Exercise directions: Lines from the one containing "ソロキャンプ ソロテント" through the last line of the records below are to be repeated exactly.

- - -

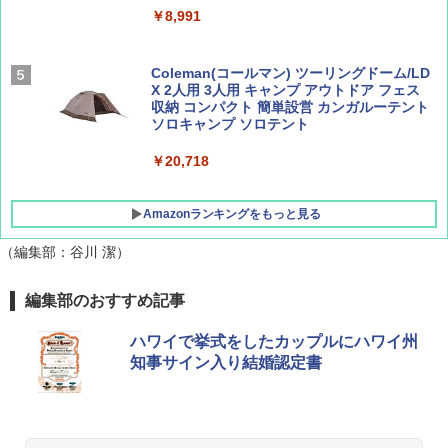
￥8,991
￥1,500
￥1,540
Coleman(コールマン) ツーリングドーム/LD
X 2人用 3人用 キャンプ アウトドア フェス
収納 コンパクト 簡単設営 カンガルーテント
ソロキャンプ ソロテント
￥20,718
Amazonランキングをもっと見る
（編集部：谷川 潔）
BUNDOK(バンドック)ソロ ドーム 1 EX BDK
編集部のおすすめ記事
-08EX カーキ ソロキャンプ ポリエステル フ
レーム テント
ハワイで挙式をしたカップルにハワイ州
知事サイン入り結婚認定書
￥14,800
GRANDOOR ステンレス保冷剤 2個セット 2
026リニューアル 急速冷凍 空間倍増 衛生的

- - -

The completed task:
ソロキャンプ ソロテント
￥20,718
Amazonランキングをもっと見る
（編集部：谷川 潔）
BUNDOK(バンドック)ソロ ドーム 1 EX BDK
編集部のおすすめ記事
-08EX カーキ ソロキャンプ ポリエステル フ
レーム テント
ハワイで挙式をしたカップルにハワイ州
知事サイン入り結婚認定書
￥14,800
GRANDOOR ステンレス保冷剤 2個セット 2
026リニューアル 急速冷凍 空間倍増 衛生的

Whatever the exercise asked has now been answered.